En esencia, el pequeño emperador era un gobernante inepto, no un tirano. Era un joven ingenuo hasta el punto de resultar patético.

La puerta de la habitación se abrió, y el corpulento ministro entró.

—Salgan.

La voz del ministro no era alta. Las mujeres se levantaron y comenzaron a vestirse, sin importarles que el ministro viera sus cuerpos. Muchas de ellas eran concubinas imperiales.

Su Xiao, desde el techo, no pudo evitar sorprenderse. Al ver el cabello verde claro del pequeño emperador, notó que su color era particularmente brillante y grasiento, como un verde pradera.

—Su Alteza, beba esto.

El ministro sacó un tubo de ensayo y le dio al pequeño emperador un líquido amarillento. Después de beberlo, el pequeño emperador recuperó algo de energía.

—Hoy estoy muy cansado. Déjame una botella extra de elixir secreto.

El ministro sonrió con los ojos y asintió. Sacó otro tubo de ensayo amarillento del bolsillo y lo colocó junto a la almohada del pequeño emperador.

—Su Alteza, descanse.
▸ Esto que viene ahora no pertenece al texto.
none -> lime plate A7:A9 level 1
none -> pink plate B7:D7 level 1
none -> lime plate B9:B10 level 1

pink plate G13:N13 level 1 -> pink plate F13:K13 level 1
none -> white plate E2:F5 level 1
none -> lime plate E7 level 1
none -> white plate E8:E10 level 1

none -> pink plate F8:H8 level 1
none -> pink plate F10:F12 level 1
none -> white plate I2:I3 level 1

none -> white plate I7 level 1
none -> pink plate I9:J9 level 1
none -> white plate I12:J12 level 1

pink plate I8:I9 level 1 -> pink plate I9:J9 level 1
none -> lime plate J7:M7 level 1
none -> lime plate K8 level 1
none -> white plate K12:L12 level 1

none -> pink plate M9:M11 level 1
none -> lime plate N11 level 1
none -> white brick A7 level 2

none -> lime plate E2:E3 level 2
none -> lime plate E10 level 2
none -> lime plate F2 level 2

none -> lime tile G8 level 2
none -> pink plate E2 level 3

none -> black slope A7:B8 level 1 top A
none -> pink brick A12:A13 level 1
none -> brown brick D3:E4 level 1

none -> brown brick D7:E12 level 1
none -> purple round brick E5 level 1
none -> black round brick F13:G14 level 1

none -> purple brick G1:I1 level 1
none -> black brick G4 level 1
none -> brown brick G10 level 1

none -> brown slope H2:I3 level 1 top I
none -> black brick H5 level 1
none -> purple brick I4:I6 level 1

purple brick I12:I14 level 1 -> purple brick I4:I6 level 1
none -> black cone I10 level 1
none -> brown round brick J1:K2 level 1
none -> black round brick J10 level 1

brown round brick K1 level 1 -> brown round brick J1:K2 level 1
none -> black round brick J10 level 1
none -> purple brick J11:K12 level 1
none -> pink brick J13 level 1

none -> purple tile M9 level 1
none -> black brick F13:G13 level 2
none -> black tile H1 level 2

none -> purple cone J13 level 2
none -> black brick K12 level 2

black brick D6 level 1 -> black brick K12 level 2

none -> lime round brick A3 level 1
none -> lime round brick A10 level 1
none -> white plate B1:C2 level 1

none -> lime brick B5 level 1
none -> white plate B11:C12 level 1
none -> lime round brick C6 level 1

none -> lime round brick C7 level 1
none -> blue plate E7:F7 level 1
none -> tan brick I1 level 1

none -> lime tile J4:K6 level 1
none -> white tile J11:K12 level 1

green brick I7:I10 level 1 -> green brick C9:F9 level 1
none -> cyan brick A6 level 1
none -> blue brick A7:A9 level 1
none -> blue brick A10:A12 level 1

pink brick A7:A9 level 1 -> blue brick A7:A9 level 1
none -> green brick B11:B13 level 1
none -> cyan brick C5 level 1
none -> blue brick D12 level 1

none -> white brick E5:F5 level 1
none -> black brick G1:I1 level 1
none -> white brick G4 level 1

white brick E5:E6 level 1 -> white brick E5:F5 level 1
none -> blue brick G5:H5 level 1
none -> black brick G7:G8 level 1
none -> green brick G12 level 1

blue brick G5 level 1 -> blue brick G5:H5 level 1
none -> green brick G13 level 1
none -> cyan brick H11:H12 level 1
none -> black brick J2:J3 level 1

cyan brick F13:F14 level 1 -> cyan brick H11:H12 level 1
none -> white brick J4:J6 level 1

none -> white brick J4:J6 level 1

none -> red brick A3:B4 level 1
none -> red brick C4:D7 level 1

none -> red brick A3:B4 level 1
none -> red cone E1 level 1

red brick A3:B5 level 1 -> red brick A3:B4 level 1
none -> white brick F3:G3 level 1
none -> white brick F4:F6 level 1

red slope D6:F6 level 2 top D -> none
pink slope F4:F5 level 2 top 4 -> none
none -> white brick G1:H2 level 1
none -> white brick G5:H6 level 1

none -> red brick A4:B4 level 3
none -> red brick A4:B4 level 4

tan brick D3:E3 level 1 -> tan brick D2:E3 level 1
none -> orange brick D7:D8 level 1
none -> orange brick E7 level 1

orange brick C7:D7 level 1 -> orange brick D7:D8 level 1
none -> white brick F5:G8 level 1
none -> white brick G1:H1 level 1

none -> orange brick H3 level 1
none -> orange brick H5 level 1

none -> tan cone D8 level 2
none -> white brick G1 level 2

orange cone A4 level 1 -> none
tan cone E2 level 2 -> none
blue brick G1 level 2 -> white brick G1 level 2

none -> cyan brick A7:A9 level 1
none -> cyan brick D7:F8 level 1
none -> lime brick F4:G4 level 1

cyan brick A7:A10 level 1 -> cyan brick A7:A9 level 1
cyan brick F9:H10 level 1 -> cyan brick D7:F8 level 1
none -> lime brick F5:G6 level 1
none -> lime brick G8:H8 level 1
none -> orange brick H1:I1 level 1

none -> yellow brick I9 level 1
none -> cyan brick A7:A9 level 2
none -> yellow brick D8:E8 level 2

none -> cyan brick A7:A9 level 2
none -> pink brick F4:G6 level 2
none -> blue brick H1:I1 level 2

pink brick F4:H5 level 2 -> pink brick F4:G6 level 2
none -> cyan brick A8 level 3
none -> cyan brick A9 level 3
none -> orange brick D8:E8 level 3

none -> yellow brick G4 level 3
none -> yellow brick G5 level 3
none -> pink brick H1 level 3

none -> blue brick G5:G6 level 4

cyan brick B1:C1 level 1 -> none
Me retiro.

—Mm.

El pequeño emperador respondió débilmente, sin moverse en la cama.

El ministro salió del palacio privado con la cabeza en alto, calculando mentalmente cuánto tiempo más tardaría el pequeño emperador en convertirse en un inútil.

El ministro no quería matar al pequeño emperador; solo quería que se sumergiera por completo en el vino y el sexo.

El pequeño emperador era demasiado joven; el vino claramente no funcionaba, y además, al haber crecido con lujos, no era muy dado a los placeres de la comida y la bebida. Por eso, el ministro eligió a las mujeres.

Ahora, parecía que el ministro había tenido éxito. Si no fuera por sus elixires secretos que lo mantenían con vida, el pequeño emperador ya habría muerto por el exceso de mujeres.